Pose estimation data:

○ ○ ○ ○ ○ ○ ○

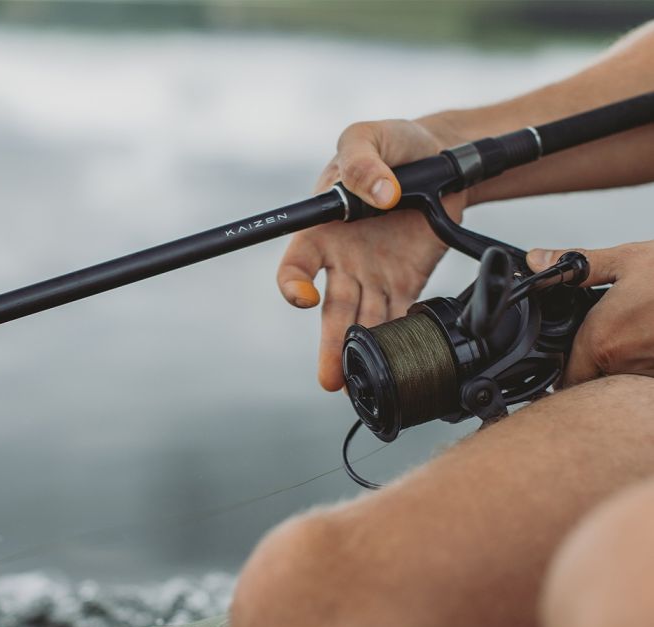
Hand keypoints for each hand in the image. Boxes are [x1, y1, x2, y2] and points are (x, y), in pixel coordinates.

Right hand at [277, 118, 468, 390]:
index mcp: (323, 229)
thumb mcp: (369, 135)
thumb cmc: (394, 143)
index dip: (291, 284)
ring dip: (362, 353)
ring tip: (361, 385)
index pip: (294, 265)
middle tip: (330, 379)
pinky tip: (398, 358)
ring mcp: (376, 275)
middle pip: (331, 310)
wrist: (440, 156)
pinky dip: (400, 337)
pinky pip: (401, 314)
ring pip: (365, 321)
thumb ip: (362, 158)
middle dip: (329, 345)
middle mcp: (344, 261)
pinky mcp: (409, 281)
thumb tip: (379, 195)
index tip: (305, 297)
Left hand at [527, 241, 653, 385]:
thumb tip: (537, 260)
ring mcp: (649, 373)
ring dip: (622, 366)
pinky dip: (645, 363)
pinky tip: (651, 337)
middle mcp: (623, 365)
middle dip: (592, 369)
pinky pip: (645, 378)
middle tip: (605, 340)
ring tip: (637, 333)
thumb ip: (574, 266)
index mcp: (601, 341)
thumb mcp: (625, 260)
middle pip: (593, 382)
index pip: (565, 378)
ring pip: (622, 382)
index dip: (562, 370)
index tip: (565, 359)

○ ○ ○ ○ ○ ○ ○

§ **EXERCISE AIM**: Copy word for word the stretch of entries above from the line that has "ring dip: (362, 353)" through the line that has "thumb ip: (362, 158)", both ends included, and nothing outside it.

§ **ANSWER SECTION**:
ring dip: (362, 353)
ring tip: (361, 385)
index pip: (294, 265)
middle tip: (330, 379)
pinky tip: (398, 358)
ring mcp: (376, 275)
middle pip: (331, 310)
wrist: (440, 156)
pinky dip: (400, 337)
pinky pip: (401, 314)
ring pip: (365, 321)
thumb ip: (362, 158)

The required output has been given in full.